- Supreme Court of the United States

Decided June 4, 2012
- Full case name: Armour v. City of Indianapolis
- Citations: 566 U.S. 673 (more)

Holding
- Declining to refund people who had paid a lump sum instead of installments into a city program was rationally related to lowering administrative costs, so it did not violate the Equal Protection Clause.

Court membership
- Chief Justice John Roberts Associate Justices Antonin Scalia · Anthony Kennedy Clarence Thomas · Ruth Bader Ginsburg Stephen Breyer · Samuel Alito Sonia Sotomayor · Elena Kagan

Case opinions
- Majority: Breyer, joined by Kennedy, Thomas, Ginsburg, Sotomayor, Kagan
- Dissent: Roberts, joined by Scalia, Alito

Laws applied
- Equal Protection Clause

= Armour v. City of Indianapolis =

Armour v. City of Indianapolis, , was a United States Supreme Court case in which the court held that declining to refund people who had paid a lump sum instead of installments into a city program was rationally related to lowering administrative costs, so it did not violate the Equal Protection Clause.

==Background==

For decades, Indianapolis, Indiana funded sewer projects using Indiana's Barrett Law, which permitted cities to apportion a public-improvement project's costs equally among all abutting lots.
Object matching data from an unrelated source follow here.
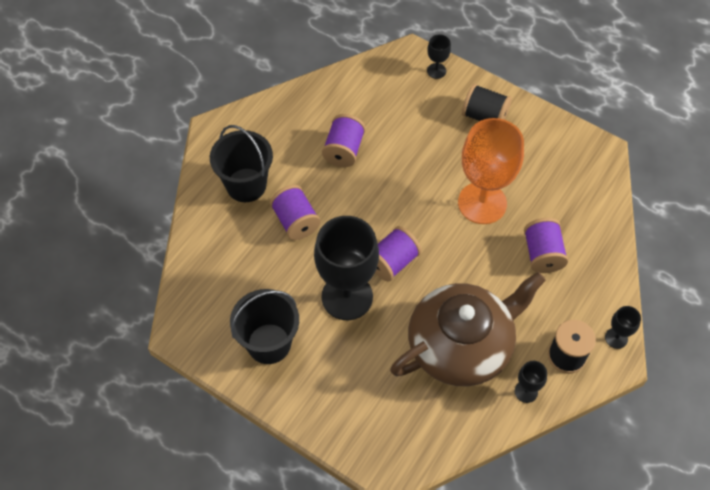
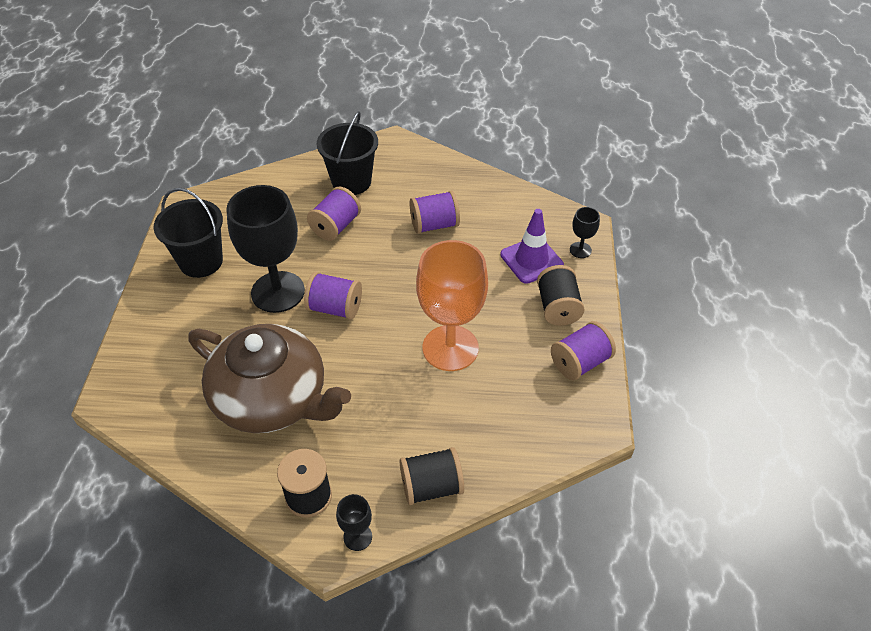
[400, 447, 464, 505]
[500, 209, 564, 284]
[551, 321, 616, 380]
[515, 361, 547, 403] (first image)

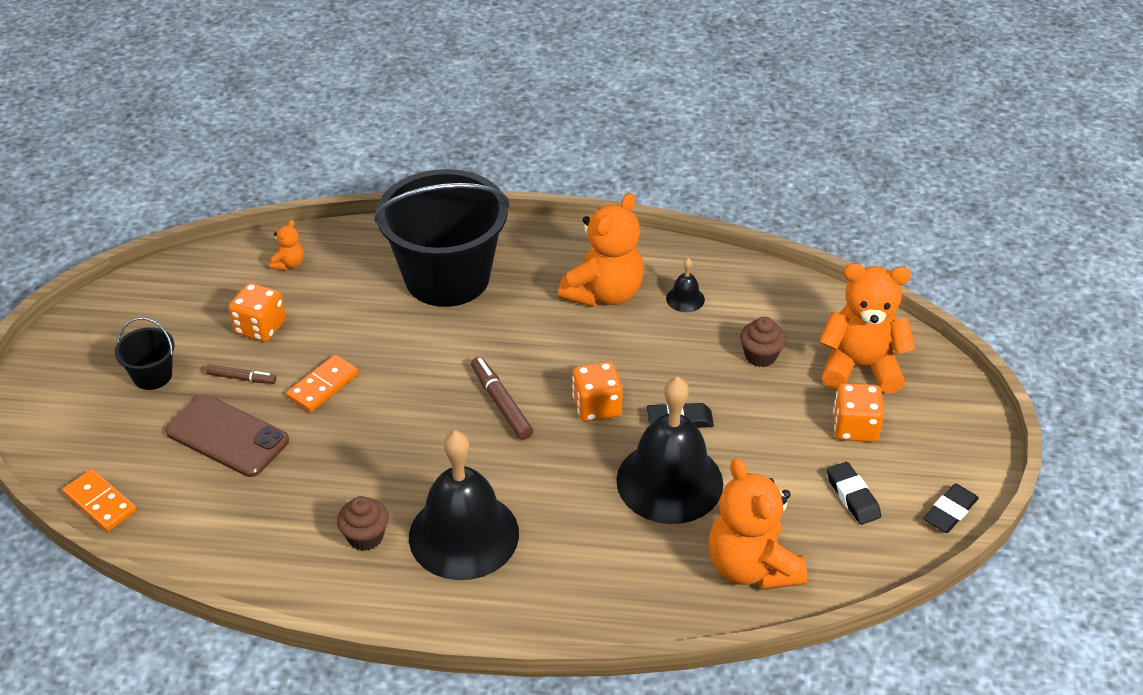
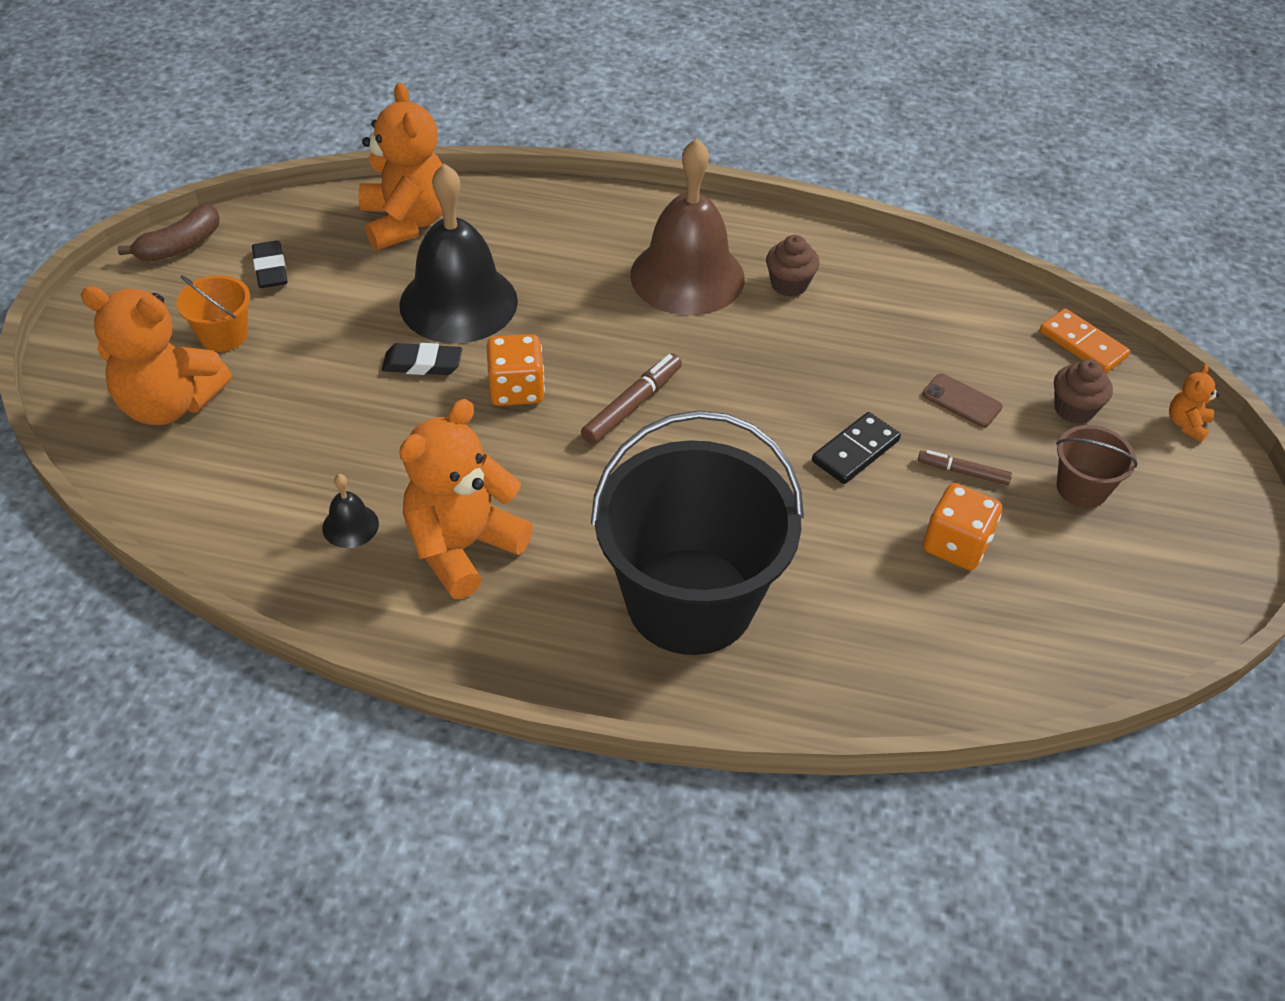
[118, 205, 220, 262]
[176, 275, 250, 352]
[581, 354, 682, 445]
[630, 138, 745, 315]
[812, 412, 901, 484]
[922, 373, 1003, 427]
[1054, 359, 1113, 424]
[1056, 425, 1138, 508]
[1169, 364, 1220, 442]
Under that system, a city would create an initial assessment, dividing the total estimated cost by the number of lots and making any necessary adjustments. Upon a project's completion, the city would issue a final lot-by-lot assessment. Lot owners could elect to pay the assessment in a lump sum or over time in installments.

After the City completed the Brisbane/Manning Sanitary Sewers Project, it sent affected homeowners formal notice of their payment obligations. Of the 180 affected homeowners, 38 elected to pay the lump sum. The following year, the City abandoned Barrett Law financing and adopted the Septic Tank Elimination Program (STEP), which financed projects partially through bonds, thereby lowering individual owner's sewer-connection costs. In implementing STEP, the City's Board of Public Works enacted a resolution forgiving all assessment amounts still owed pursuant to Barrett Law financing. Homeowners who had paid the Brisbane/Manning Project lump sum received no refund, while homeowners who had elected to pay in installments were under no obligation to make further payments.

The 38 homeowners who paid the lump sum asked the City for a refund, but the City denied the request. Thirty-one of these homeowners brought suit in Indiana state court claiming that the City's refusal violated the Federal Equal Protection Clause. The trial court granted summary judgment to the homeowners, and the Indiana Court of Appeals affirmed. The Indiana Supreme Court reversed, holding that the City's distinction between those who had already paid and those who had not was rationally related to its legitimate interests in reducing administrative costs, providing financial hardship relief to homeowners, transitioning from the Barrett Law system to STEP, and preserving its limited resources.

==Opinion of the court==

The Supreme Court issued an opinion on June 4, 2012.